Russia’s Arctic Yamal LNG project will be able to compete with rivals in Australia and the U.S., even after energy prices plummeted to their lowest in more than a decade, according to its main owner.

The gas for the project costs less than $0.60 per million British thermal units, compared with $5 to $6 at some plants in Australia and $3 to $3.50 U.S. plants would pay on local markets, Leonid Mikhelson, the billionaire head and shareholder of Russia’s Novatek OJSC, told reporters at the World Economic Forum in Davos, Switzerland. That will help offset higher transportation expenses for Yamal LNG, set to start in 2017, following the ruble’s weakening to its lowest level on record.

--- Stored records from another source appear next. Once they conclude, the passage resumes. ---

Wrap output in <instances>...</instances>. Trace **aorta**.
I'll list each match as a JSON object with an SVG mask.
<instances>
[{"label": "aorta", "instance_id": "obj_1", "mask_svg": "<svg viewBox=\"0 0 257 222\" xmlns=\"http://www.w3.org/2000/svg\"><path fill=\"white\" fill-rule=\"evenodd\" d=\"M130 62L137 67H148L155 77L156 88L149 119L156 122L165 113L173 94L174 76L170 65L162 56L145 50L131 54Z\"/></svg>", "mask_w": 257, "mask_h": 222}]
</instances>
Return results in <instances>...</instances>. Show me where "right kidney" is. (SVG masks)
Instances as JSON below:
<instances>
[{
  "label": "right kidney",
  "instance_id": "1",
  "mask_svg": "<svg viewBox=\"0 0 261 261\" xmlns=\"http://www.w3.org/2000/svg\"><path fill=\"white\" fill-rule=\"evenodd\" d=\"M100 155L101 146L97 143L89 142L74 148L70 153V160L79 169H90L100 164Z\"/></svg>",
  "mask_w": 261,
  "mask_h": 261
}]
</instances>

Even with costly transportation “we win thanks to production costs of gas to be supplied for liquefaction,” Mikhelson said, estimating shipping costs from Russia’s Arctic to Asia at $1 to $1.5 a million btu above that of other plants. He said he sees “no problems" with the project paying off at current prices.

Spot LNG prices in Asia and Europe fell more than 60 percent amid oil’s plunge and persistent oversupply since Novatek and its partners, including France’s Total SA, decided to go ahead with the development in 2013, setting spending at about $27 billion. U.S. financial sanctions on Russia over the conflict in Ukraine, which targeted Novatek and its subsidiaries in 2014, curbed access to dollar-denominated financing, raising the risk of delays at Yamal LNG.

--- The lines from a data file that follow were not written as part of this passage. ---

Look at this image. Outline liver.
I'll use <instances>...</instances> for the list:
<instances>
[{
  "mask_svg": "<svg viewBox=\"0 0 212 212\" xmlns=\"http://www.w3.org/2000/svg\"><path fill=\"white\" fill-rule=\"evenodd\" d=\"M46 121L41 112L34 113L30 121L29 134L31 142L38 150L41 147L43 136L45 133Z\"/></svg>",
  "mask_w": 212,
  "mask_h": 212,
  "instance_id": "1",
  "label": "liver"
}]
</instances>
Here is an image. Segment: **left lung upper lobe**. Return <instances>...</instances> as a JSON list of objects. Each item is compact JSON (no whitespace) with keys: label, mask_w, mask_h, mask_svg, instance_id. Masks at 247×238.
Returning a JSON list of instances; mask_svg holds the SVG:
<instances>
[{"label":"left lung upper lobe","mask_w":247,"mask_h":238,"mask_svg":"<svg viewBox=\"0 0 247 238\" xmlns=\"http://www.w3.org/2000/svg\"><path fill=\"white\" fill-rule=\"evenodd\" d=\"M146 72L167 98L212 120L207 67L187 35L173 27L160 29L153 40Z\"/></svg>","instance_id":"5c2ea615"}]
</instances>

“I can’t see any way the Yamal project could make a good return at today’s oil price level,” Jeff Brown, president of consulting firm FGE in Singapore, said by e-mail Friday. He estimated this week prices may fall further and trade at $4 to $5 a million btu from the second half of 2016 to 2018.

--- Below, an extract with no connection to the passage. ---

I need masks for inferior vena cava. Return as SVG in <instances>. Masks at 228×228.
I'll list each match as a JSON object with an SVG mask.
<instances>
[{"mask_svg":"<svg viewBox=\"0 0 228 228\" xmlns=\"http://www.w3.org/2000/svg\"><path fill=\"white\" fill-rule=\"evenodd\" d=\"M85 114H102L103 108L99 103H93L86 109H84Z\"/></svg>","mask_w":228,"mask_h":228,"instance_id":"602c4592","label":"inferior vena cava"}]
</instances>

Total and China National Petroleum Corp. each own 20 percent of the Yamal LNG joint venture, which also operates a gas field near the plant with 926 billion cubic meters in reserves. Novatek will keep a controlling 50.1 percent stake in the development after selling 9.9 percent to China’s Silk Road fund in a deal agreed on late last year. Novatek is co-owned by Gennady Timchenko, a long-time ally of President Vladimir Putin.

The partners plan to produce as much as 16.5 million metric tons of LNG a year with almost all volumes contracted more than a year ago. The project will start on schedule in 2017 with roughly $15 billion already invested, Mikhelson said on Monday. Russia’s National Wellbeing Fund provided 150 billion rubles ($1.85 billion) with the rest spent by the Yamal LNG shareholders.

The partners have been in talks with lenders on external funding to cover about 65 percent of the costs since 2014. While Russian and international banks, mainly Chinese, agreed to provide more than $15 billion, the final deal is yet to be completed, according to Novatek.